Prezerwatywy opadają z drzew
17 grudnia 2004
Po raz kolejny na forum "Echa" poruszany jest problem śmieci i brudu. Jeden z uczestników postuluje ustawienie koszy na śmieci w lasku na Milenijnej. To już kolejny głos w sprawie zagospodarowania tegoż lasku.
Ta krótka rozmowa naszych forumowiczów to kwintesencja sposobu chronienia przyrody w lasku. A właśnie fakt, że lasek na Milenijnej jest terenem chronionym, to zdaniem urzędników dzielnicy jeden z powodów braku jakichkolwiek działań w tym miejscu. Drugi powód jest nieco inny. "Ławek nie można postawić, bo zostałyby zdewastowane" - to mamy na piśmie z czasów, gdy z dziennikarzami "Echa" rozmawiano w dzielnicy przy pomocy faksu.
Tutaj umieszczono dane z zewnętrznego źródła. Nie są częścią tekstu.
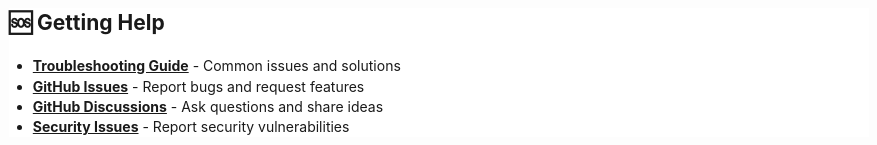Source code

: 
## 🆘 **Getting Help**

- **[Troubleshooting Guide](../troubleshooting/troubleshooting.md)** - Common issues and solutions
- **[GitHub Issues](https://github.com/your-org/pynomaly/issues)** - Report bugs and request features
- **[GitHub Discussions](https://github.com/your-org/pynomaly/discussions)** - Ask questions and share ideas
- **[Security Issues](mailto:security@pynomaly.org)** - Report security vulnerabilities
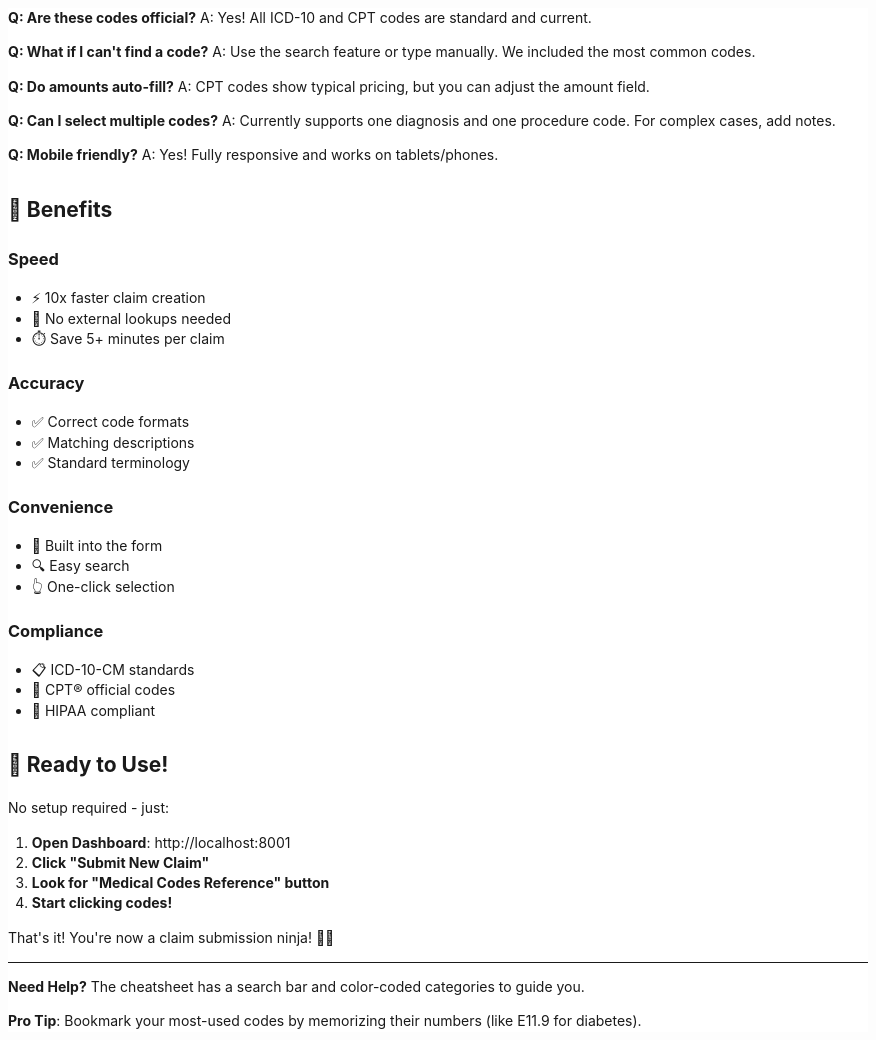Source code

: **Q: Are these codes official?**
A: Yes! All ICD-10 and CPT codes are standard and current.

**Q: What if I can't find a code?**
A: Use the search feature or type manually. We included the most common codes.

**Q: Do amounts auto-fill?**
A: CPT codes show typical pricing, but you can adjust the amount field.

**Q: Can I select multiple codes?**
A: Currently supports one diagnosis and one procedure code. For complex cases, add notes.

**Q: Mobile friendly?**
A: Yes! Fully responsive and works on tablets/phones.

## 🎉 Benefits

### Speed
- ⚡ 10x faster claim creation
- 🚀 No external lookups needed
- ⏱️ Save 5+ minutes per claim

### Accuracy
- ✅ Correct code formats
- ✅ Matching descriptions
- ✅ Standard terminology

### Convenience
- 📱 Built into the form
- 🔍 Easy search
- 👆 One-click selection

### Compliance
- 📋 ICD-10-CM standards
- 💼 CPT® official codes
- 🏥 HIPAA compliant

## 🚀 Ready to Use!

No setup required - just:

1. **Open Dashboard**: http://localhost:8001
2. **Click "Submit New Claim"**
3. **Look for "Medical Codes Reference" button**
4. **Start clicking codes!**

That's it! You're now a claim submission ninja! 🥷✨

---

**Need Help?** The cheatsheet has a search bar and color-coded categories to guide you.

**Pro Tip**: Bookmark your most-used codes by memorizing their numbers (like E11.9 for diabetes).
- Niech nie opowiadają, że chronią ten lasek - mówi jeden z mieszkańców ulicy Anecińskiej. - Przecież nawet samochodem można tam wjechać i szaleć między drzewami. Nikt nie pilnuje rozpalania ognisk, śmiecenia, a nawet wycinania drzew. Zagospodarowanie wydmy zgodnie z postulatami mieszkańców i zdrowym rozsądkiem powinno być celem działania radnych. W niemal każdym wydaniu waszej gazety czytam wyjaśnienia pani Kuleczki, jak to konieczne było wycięcie kolejnych drzew, bo są słabe, bo usychają, bo chorują. Chorują też dęby w środku lasku na Milenijnej. Jak się pozwala na kopanie głębokich fundamentów bez opamiętania, to nic dziwnego, że drzewa umierają, bo zmienia się całkowicie układ wód gruntowych. Te na wydmie będą miały szczególnie ciężko. Kiedy słyszę, że to teren chroniony, to mnie brzuch boli. Kto go chroni i jak? Budowaniem wielkich osiedli w sąsiedztwie? No ale, skoro powiedziało się A, to należy powiedzieć B, a nie udawać, że się dba o środowisko. Teraz trzeba zagospodarować ten lasek, zanim zamieni się w śmietnisko.